- _Task goal_
Nothing should be left out: repeat all the data exactly.

##### Input records #####

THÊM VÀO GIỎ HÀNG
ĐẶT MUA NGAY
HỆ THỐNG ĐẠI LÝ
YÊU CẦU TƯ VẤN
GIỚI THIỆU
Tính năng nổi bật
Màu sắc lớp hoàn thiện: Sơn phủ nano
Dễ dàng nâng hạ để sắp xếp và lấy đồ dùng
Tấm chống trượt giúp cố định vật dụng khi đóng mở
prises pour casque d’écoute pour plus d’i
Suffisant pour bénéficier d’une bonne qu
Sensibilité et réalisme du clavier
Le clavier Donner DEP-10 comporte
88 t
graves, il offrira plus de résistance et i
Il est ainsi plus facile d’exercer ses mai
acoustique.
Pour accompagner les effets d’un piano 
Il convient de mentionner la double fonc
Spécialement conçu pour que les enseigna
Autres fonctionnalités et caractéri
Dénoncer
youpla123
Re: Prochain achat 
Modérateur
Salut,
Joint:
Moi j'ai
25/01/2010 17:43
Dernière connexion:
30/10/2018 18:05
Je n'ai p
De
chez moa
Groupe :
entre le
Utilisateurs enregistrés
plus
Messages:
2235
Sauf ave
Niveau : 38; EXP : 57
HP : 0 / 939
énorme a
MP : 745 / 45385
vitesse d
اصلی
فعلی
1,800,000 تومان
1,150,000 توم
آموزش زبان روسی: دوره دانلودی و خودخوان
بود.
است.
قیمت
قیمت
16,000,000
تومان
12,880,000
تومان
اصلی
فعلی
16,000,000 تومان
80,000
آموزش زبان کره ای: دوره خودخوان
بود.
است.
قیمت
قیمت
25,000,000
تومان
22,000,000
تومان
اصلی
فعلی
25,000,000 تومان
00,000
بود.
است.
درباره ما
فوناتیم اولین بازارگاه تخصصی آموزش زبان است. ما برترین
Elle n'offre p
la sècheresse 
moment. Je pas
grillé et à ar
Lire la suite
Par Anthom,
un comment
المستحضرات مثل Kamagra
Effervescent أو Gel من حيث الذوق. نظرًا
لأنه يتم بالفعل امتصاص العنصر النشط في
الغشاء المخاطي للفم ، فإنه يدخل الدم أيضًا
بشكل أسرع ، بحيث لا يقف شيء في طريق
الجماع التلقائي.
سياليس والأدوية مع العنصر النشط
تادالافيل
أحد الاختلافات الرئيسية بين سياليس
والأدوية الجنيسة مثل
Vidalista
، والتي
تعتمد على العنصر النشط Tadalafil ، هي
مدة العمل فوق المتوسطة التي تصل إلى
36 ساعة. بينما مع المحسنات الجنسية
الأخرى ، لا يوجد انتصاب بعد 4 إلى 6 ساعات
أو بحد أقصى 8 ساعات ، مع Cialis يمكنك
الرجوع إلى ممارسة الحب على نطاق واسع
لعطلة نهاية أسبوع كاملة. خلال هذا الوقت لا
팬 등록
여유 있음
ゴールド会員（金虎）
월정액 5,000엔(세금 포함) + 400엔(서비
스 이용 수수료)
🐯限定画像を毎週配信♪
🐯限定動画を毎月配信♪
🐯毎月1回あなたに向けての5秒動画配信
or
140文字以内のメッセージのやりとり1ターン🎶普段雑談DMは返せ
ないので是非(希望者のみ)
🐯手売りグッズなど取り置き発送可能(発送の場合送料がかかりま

#####

- _Result of this task_
THÊM VÀO GIỎ HÀNG
ĐẶT MUA NGAY
HỆ THỐNG ĐẠI LÝ
YÊU CẦU TƯ VẤN
GIỚI THIỆU
Tính năng nổi bật
Màu sắc lớp hoàn thiện: Sơn phủ nano
Dễ dàng nâng hạ để sắp xếp và lấy đồ dùng
Tấm chống trượt giúp cố định vật dụng khi đóng mở
prises pour casque d’écoute pour plus d’i
Suffisant pour bénéficier d’une bonne qu
Sensibilité et réalisme du clavier
Le clavier Donner DEP-10 comporte
88 t
graves, il offrira plus de résistance et i
Il est ainsi plus facile d’exercer ses mai
acoustique.
Pour accompagner les effets d’un piano 
Il convient de mentionner la double fonc
Spécialement conçu pour que les enseigna
Autres fonctionnalités et caractéri
Dénoncer
youpla123
Re: Prochain achat 
Modérateur
Salut,
Joint:
Moi j'ai
25/01/2010 17:43
Dernière connexion:
30/10/2018 18:05
Je n'ai p
De
chez moa
Groupe :
entre le
Utilisateurs enregistrés
plus
Messages:
2235
Sauf ave
Niveau : 38; EXP : 57
HP : 0 / 939
énorme a
MP : 745 / 45385
vitesse d
اصلی
فعلی
1,800,000 تومان
1,150,000 توم
آموزش زبان روسی: دوره دانلودی و خودخوان
بود.
است.
قیمت
قیمت
16,000,000
تومان
12,880,000
تومان
اصلی
فعلی
16,000,000 تومان
80,000
آموزش زبان کره ای: دوره خودخوان
بود.
است.
قیمت
قیمت
25,000,000
تومان
22,000,000
تومان
اصلی
فعلی
25,000,000 تومان
00,000
بود.
است.
درباره ما
فوناتیم اولین بازارگاه تخصصی آموزش زبان است. ما برترین
Elle n'offre p
la sècheresse 
moment. Je pas
grillé et à ar
Lire la suite
Par Anthom,
un comment
المستحضرات مثل Kamagra
Effervescent أو Gel من حيث الذوق. نظرًا
لأنه يتم بالفعل امتصاص العنصر النشط في
الغشاء المخاطي للفم ، فإنه يدخل الدم أيضًا
بشكل أسرع ، بحيث لا يقف شيء في طريق
الجماع التلقائي.
سياليس والأدوية مع العنصر النشط
تادالافيل
أحد الاختلافات الرئيسية بين سياليس
والأدوية الجنيسة مثل
Vidalista
، والتي
تعتمد على العنصر النشط Tadalafil ، هي
مدة العمل فوق المتوسطة التي تصل إلى
36 ساعة. بينما مع المحسنات الجنسية
الأخرى ، لا يوجد انتصاب بعد 4 إلى 6 ساعات
أو بحد أقصى 8 ساعات ، مع Cialis يمكنك
الرجوع إلى ممارسة الحب على نطاق واسع
لعطلة نهاية أسبوع كاملة. خلال هذا الوقت لا
팬 등록
여유 있음
ゴールド会員（金虎）
월정액 5,000엔(세금 포함) + 400엔(서비
스 이용 수수료)
🐯限定画像を毎週配信♪
🐯限定動画を毎月配信♪
🐯毎月1回あなたに向けての5秒動画配信
or
140文字以内のメッセージのやりとり1ターン🎶普段雑談DMは返せ
ないので是非(希望者のみ)
🐯手売りグッズなど取り置き発送可能(発送の場合送料がかかりま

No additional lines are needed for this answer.